Quatre personnes, dont l’ex-PDG d’une entreprise choletaise, ont été renvoyées, le 24 mars, devant le tribunal correctionnel, a-t-on appris mercredi 1er avril. Ils sont poursuivis pour un vaste trafic international autour de ce produit utilisé, notamment, dans la fabrication de vaccins et de médicaments.

Il aura fallu huit ans d’enquête et cinq juges d’instruction pour venir à bout de ce dossier tentaculaire, instruit par le pôle santé de Paris et révélé par Le Courrier de l’Ouest en décembre 2014. Il s’en est fallu de peu que l’affaire soit prescrite. Le procureur de la République de Paris a rendu son réquisitoire définitif quelques mois avant le délai de prescription, fixé en juin 2015.
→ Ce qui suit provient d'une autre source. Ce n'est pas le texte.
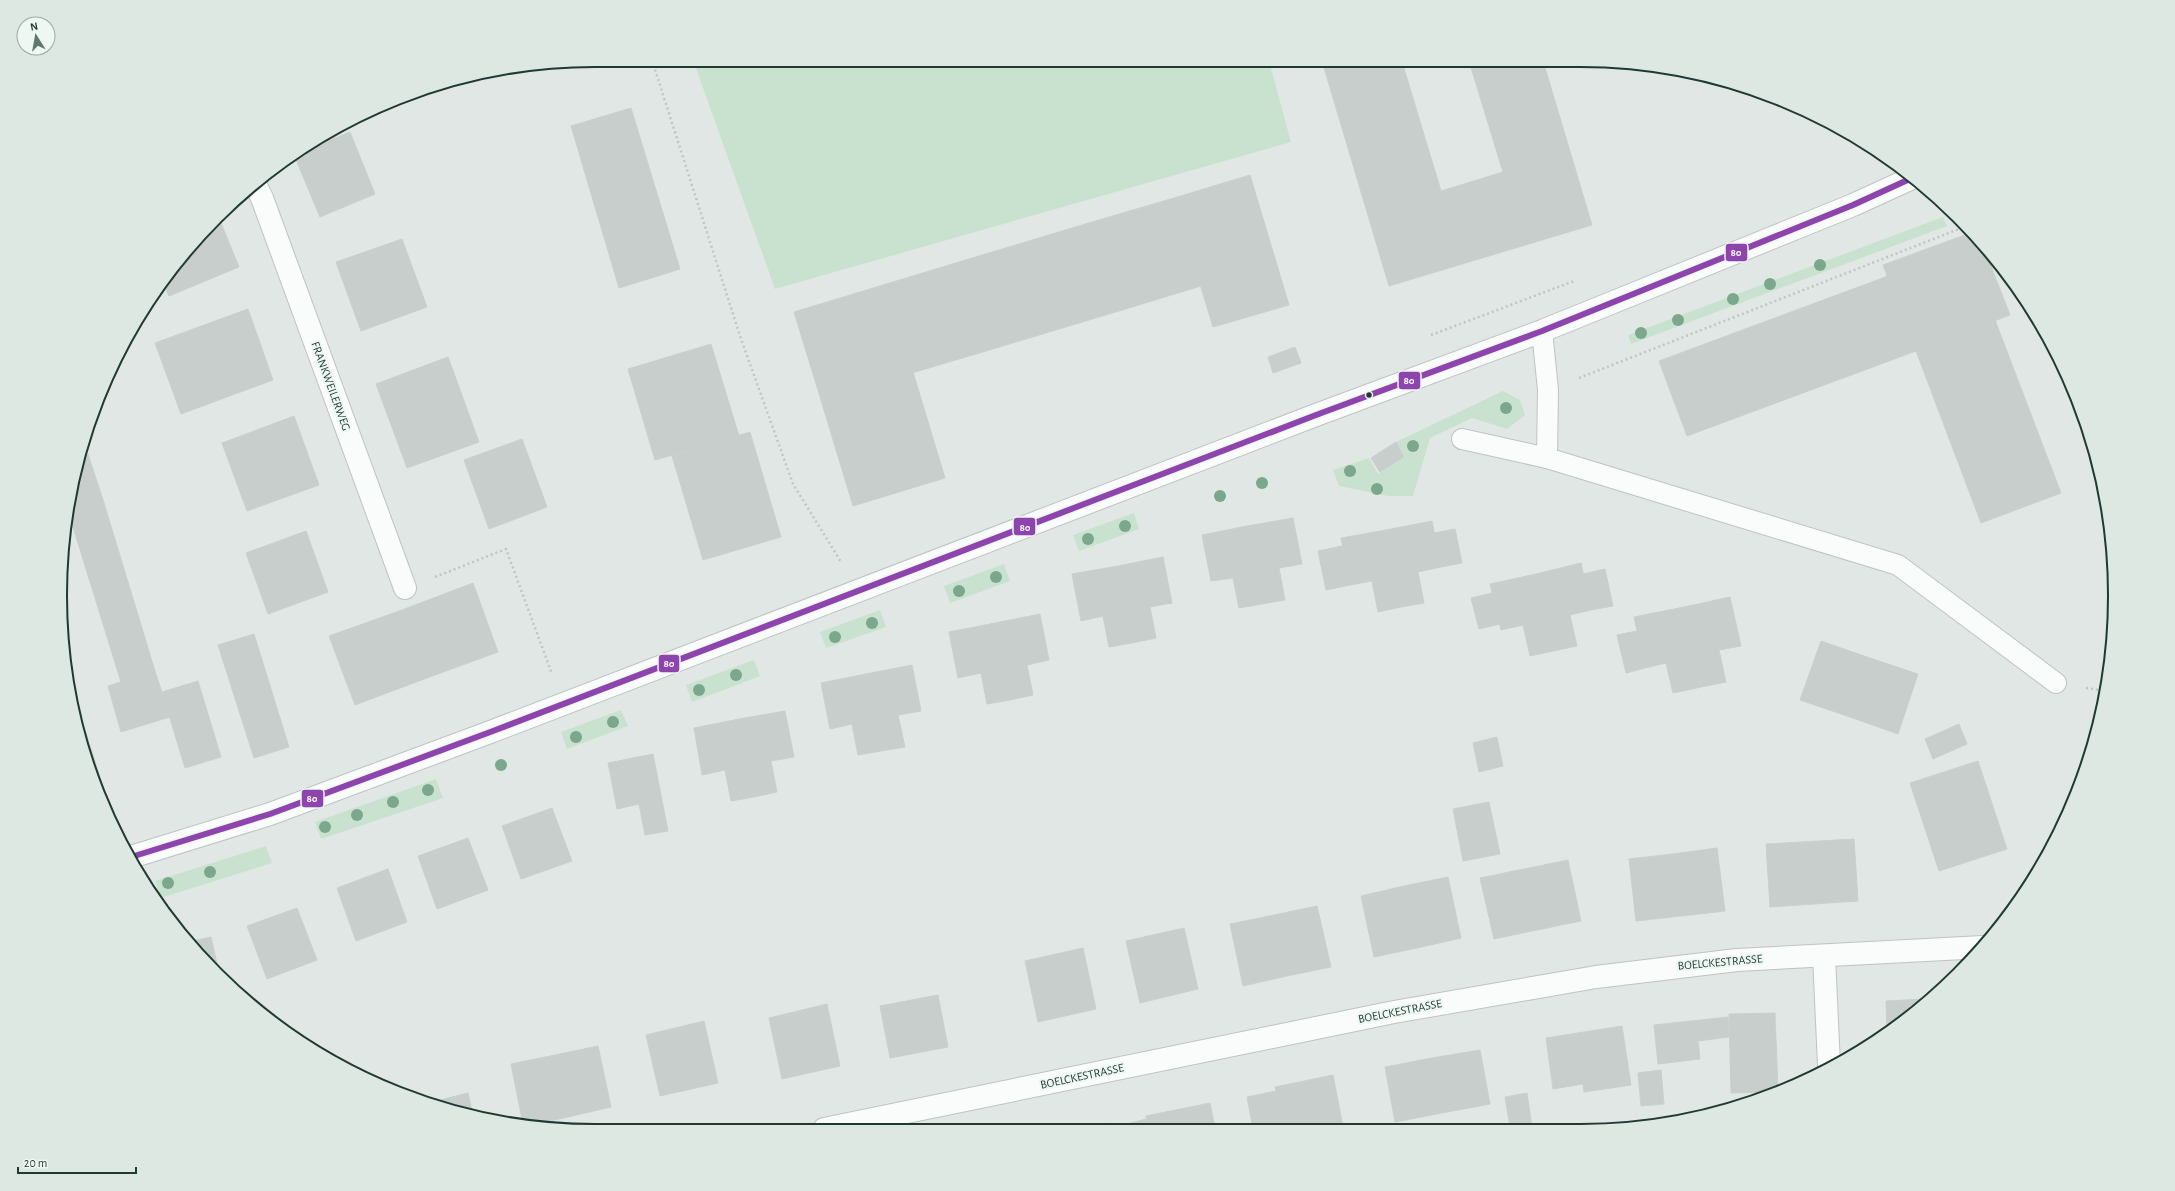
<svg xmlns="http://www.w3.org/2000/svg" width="2175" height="1191" font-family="'Alegreya Sans',sans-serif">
<rect width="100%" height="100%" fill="#e1e7e4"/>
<g fill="#c9e2d0">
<path d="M693 60 1269 61 1291 142 775 289Z"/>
<path d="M1943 217 1947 226 1631 344 1628 335Z"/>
<path d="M1503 391 1520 400 1525 415 1507 429 1472 418 1430 438 1413 496H1388L1339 486 1333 470 1369 458 1378 474 1405 457 1396 442Z"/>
<path d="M1134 513 1139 529 1079 551 1073 535Z"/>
<path d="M1004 564 1010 581 950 603 944 586Z"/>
<path d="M880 610 886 627 826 648 820 632Z"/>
<path d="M754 660 760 676 692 702 686 685Z"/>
<path d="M621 710 628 726 567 749 561 732Z"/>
<path d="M436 779 443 798 321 839 315 822Z"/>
<path d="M266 846 272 863 161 898 155 881Z"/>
</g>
<g fill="#c8cecb" stroke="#cad0cd">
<path d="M1322 61H1416L1403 65 1441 191 1503 172 1469 61H1543L1592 225 1389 286Z"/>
<path d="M631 108 680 269 619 288 571 126Z"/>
<path d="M350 132 375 194 320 217 294 155Z"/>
<path d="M1250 175 1289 305 1213 327 1174 198Z"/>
<path d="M1174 198 1201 286 1119 311 1092 222Z"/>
<path d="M219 218 239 267 169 296 163 282 193 242Z"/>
<path d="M1092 222 1119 311 986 351 959 262Z"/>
<path d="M1970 233 1984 248 2010 315 1916 351 1883 265Z"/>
<path d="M402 239 427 307 361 331 336 262Z"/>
<path d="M959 262 986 351 821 400 794 312Z"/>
<path d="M1888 276 1916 351 1687 436 1659 361Z"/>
<path d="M248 309 273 380 181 414 155 343Z"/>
<path d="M1995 320 2061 493 1981 523 1916 351Z"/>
<path d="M711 344 739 436 655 460 628 369Z"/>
<path d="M1295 347 1301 363 1273 373 1268 357Z"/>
<path d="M448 357 479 442 407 468 376 384Z"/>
<path d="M913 372 945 478 853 506 821 400Z"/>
<path d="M294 416 319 485 247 511 222 443Z"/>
<path d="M750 432 781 537 703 560 672 456Z"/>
<path d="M522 439 547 507 489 529 464 460Z"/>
<path d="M1396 442 1404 457 1380 472 1371 458Z"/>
<path d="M88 454 104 503 69 514 78 457Z"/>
<path d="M104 503 155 671 121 682 69 514Z"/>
<path d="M1293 518 1302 564 1279 568 1285 600 1262 604 1247 526Z"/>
<path d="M1432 521 1441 567 1418 572 1424 603 1401 607 1386 530Z"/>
<path d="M1247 526 1262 604 1239 608 1233 578 1211 581 1202 535Z"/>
<path d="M1455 529 1462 563 1441 567 1434 533Z"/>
<path d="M1386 530 1401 607 1378 612 1372 581 1350 585 1341 538Z"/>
<path d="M306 531 328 592 268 614 246 553Z"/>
<path d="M1342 546 1350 585 1326 590 1318 551Z"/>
<path d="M1163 557 1172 603 1150 607 1156 638 1132 643 1118 566Z"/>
<path d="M1581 563 1591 610 1570 615 1577 646 1553 651 1536 574Z"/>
<path d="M1118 566 1132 643 1109 647 1103 616 1081 621 1072 574Z"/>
<path d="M1605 569 1613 606 1591 610 1583 574Z"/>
<path d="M1536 574 1553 651 1530 656 1523 625 1501 630 1490 584Z"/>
<path d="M473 583 498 652 427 678 402 610Z"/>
<path d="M1492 593 1500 624 1479 629 1471 598Z"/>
<path d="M1730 597 1741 646 1719 650 1726 682 1701 687 1684 607Z"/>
<path d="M1684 607 1701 687 1673 693 1666 663 1645 668 1634 617Z"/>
<path d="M402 610 427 678 355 705 329 636Z"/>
<path d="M1040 614 1049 660 1027 665 1033 695 1010 700 995 623Z"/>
<path d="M995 623 1010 700 987 704 981 673 958 678 949 632Z"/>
<path d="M1637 631 1645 668 1626 673 1617 635Z"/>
<path d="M254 634 289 747 254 758 218 645Z"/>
<path d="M1821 641 1870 658 1850 717 1800 700Z"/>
<path d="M1870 658 1918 674 1898 734 1850 717Z"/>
<path d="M912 665 921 711 898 715 905 747 881 751 866 674Z"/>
<path d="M155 671 170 717 121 732 108 686Z"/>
<path d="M866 674 881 751 858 755 852 724 830 729 821 683Z"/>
<path d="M198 681 221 757 185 768 162 692Z"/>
<path d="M785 711 794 757 771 761 777 792 754 797 739 719Z"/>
<path d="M739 719 754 797 731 801 725 770 702 775 694 728Z"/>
<path d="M1959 724 1967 744 1933 759 1925 739Z"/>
<path d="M86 733 104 790 98 792 79 736Z"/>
<path d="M1497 737 1503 766 1479 772 1473 743Z"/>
<path d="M653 754 668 831 645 835 639 804 617 809 608 763Z"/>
<path d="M1978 761 2007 849 1939 871 1910 783Z"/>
<path d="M1489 802 1500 854 1463 861 1453 809Z"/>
<path d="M552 808 572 861 521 879 502 826Z"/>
<path d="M468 838 488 890 437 909 418 856Z"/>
<path d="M1854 839 1858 901 1770 907 1766 844Z"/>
<path d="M1717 848 1725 911 1681 916 1673 854Z"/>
<path d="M1673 854 1681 916 1636 921 1629 859Z"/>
<path d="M1568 860 1581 921 1537 930 1524 869Z"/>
<path d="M388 869 407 922 356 941 337 888Z"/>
<path d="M1524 869 1537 930 1494 939 1480 878Z"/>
<path d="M1448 877 1461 938 1417 948 1404 886Z"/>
<path d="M1404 886 1417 948 1374 957 1361 896Z"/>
<path d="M1317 906 1331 967 1287 976 1274 915Z"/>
<path d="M297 908 317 960 267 979 247 926Z"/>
<path d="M1274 915 1287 976 1243 986 1230 924Z"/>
<path d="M1184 928 1198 989 1140 1003 1126 941Z"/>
<path d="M211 937 219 973 188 942Z"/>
<path d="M1083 948 1096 1009 1038 1022 1025 961Z"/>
<path d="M938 995 948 1047 890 1058 880 1006Z"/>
<path d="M1924 999 1887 1032 1886 1001Z"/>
<path d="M827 1004 840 1066 782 1079 769 1018Z"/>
<path d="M1775 1013 1778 1090 1772 1092 1731 1093 1729 1014Z"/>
<path d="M1728 1017 1729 1037 1698 1041 1700 1059 1658 1064 1654 1025Z"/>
<path d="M704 1021 718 1083 660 1096 646 1035Z"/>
<path d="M1622 1026 1631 1085 1584 1092 1583 1084 1553 1089 1546 1038Z"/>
<path d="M598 1046 611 1107 568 1117 555 1055Z"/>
<path d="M1480 1050 1490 1104 1442 1113 1432 1058Z"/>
<path d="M555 1055 568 1117 531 1125 523 1124 511 1064Z"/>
<path d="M1432 1058 1442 1113 1395 1122 1385 1067Z"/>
<path d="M1661 1070 1664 1104 1641 1106 1638 1073Z"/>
<path d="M1333 1075 1343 1127 1253 1128 1247 1097 1276 1091 1275 1087Z"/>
<path d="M468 1093 473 1115 457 1113 432 1102Z"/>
<path d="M1527 1093 1532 1127H1510L1505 1097Z"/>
<path d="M1210 1103 1215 1128H1148L1146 1116Z"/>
<path d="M1146 1119 1148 1128H1128L1127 1124Z"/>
<path d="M1107 1123 1108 1128H1081Z"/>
<path d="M1127 1124 1128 1128 1108 1127Z"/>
</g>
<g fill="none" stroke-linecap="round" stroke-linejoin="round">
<g stroke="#bec4c1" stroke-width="22">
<g id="service">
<path d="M1462 439 1547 458 1548 390 1542 331"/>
<path d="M1547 458 1898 565 2056 683"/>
</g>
</g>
<g stroke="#bec4c1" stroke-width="24">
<g id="minor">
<path d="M255 184 262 198 405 588"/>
<path d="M1824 956 1829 1065"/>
<path d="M824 1129 1394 1012 1596 977 1737 960 1983 947"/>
</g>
</g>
<g stroke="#bec4c1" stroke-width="24">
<path id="tertiary" d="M131 857 270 814 493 731 1316 415 1542 331 1853 205 1912 178"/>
</g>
<g stroke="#bfc7c5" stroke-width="2.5" stroke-dasharray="2 3" stroke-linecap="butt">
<path d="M652 60 740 336 793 484 841 562"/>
<path d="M1431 335 1574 281"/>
<path d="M1579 378 1964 227"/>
<path d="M435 577 506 549 552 674"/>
<path d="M2086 688 2105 691"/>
</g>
<use href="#service" stroke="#fafbfb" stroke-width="20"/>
<use href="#minor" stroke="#fafbfb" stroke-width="22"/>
<use href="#tertiary" stroke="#fafbfb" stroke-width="22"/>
<g stroke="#eef7f2" stroke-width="9">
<path id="bus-1" d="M131 857 270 814 493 731 1316 415 1542 331 1853 205 1912 178"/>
</g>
<use href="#bus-1" stroke="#8e44ad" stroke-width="6"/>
</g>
<g fill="#7ba78c">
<circle cx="1820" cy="265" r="6"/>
<circle cx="1770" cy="284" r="6"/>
<circle cx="1733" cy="299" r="6"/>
<circle cx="1678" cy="320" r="6"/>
<circle cx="1641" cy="333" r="6"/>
<circle cx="1506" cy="408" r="6"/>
<circle cx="1413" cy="446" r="6"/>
<circle cx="1350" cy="471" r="6"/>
<circle cx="1262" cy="483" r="6"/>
<circle cx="1377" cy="489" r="6"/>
<circle cx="1220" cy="496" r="6"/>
<circle cx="1125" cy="526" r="6"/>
<circle cx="1088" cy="539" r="6"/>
<circle cx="996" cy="577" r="6"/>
<circle cx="959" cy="591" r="6"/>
<circle cx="872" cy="623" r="6"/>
<circle cx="835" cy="637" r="6"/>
<circle cx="736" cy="675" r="6"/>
<circle cx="699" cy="690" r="6"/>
<circle cx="613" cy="722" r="6"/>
<circle cx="576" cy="737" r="6"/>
<circle cx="501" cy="765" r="6"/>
<circle cx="428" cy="790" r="6"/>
<circle cx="393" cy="802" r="6"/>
<circle cx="357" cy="815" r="6"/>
<circle cx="325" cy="827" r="6"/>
<circle cx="210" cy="872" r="6"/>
<circle cx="168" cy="883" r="6"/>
</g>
<circle fill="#1f3a33" stroke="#eef7f2" stroke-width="1.5" cx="1369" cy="395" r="3.5"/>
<g text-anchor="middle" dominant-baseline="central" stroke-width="4" stroke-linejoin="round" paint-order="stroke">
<g font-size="12" fill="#1f3a33" stroke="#eef7f2">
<text transform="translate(331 386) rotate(70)">FRANKWEILERWEG</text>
<text transform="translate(1720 962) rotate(-5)">BOELCKESTRASSE</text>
<text transform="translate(1400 1011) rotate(-11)">BOELCKESTRASSE</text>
<text transform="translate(1082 1076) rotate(-12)">BOELCKESTRASSE</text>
</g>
</g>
<path d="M0 0H2175V1191H0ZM595 67H1580A528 528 0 0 1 2108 595V596A528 528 0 0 1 1580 1124H595A528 528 0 0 1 67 596V595A528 528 0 0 1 595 67Z" fill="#dde8e3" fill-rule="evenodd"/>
<path fill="none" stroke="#1f3a33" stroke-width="2" d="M595 67H1580A528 528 0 0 1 2108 595V596A528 528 0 0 1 1580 1124H595A528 528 0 0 1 67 596V595A528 528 0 0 1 595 67Z"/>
<g stroke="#eef7f2" stroke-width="1.5">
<rect x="1725" y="243" width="23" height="19" rx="4" fill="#8e44ad"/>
<rect x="1398" y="371" width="23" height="19" rx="4" fill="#8e44ad"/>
<rect x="1013" y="517" width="23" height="19" rx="4" fill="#8e44ad"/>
<rect x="658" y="654" width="22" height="19" rx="4" fill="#8e44ad"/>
<rect x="301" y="789" width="23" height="19" rx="4" fill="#8e44ad"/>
</g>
<g font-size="11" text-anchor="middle" font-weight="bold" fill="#fff">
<text x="1736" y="256">80</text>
<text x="1409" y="384">80</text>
<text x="1025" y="531">80</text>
<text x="669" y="667">80</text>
<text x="312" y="802">80</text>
</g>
<g transform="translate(36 36) rotate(349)"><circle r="19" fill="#eef7f2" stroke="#9baba6"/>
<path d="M0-3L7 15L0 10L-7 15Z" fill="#637771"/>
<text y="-6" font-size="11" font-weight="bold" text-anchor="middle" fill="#1f3a33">N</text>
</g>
<path d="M18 1167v6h118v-6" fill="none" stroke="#1f3a33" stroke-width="2"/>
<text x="24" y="1167" font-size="12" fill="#1f3a33" stroke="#eef7f2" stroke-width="3" paint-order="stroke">20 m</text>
</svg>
L’affaire démarre en 1987, quand Henner B., aujourd’hui âgé de 61 ans, crée la société Biowest à Nuaillé (Maine-et-Loire). Né en Allemagne, ce charpentier de formation s’est reconverti dans le marché porteur du sérum fœtal bovin, apparu dans les années 1980 avec l’essor des biotechnologies. Extraite du sang d’un veau en gestation, cette “fleur de vie“, comme la décrit un spécialiste, est utilisée pour la mise en culture des cellules dans les laboratoires.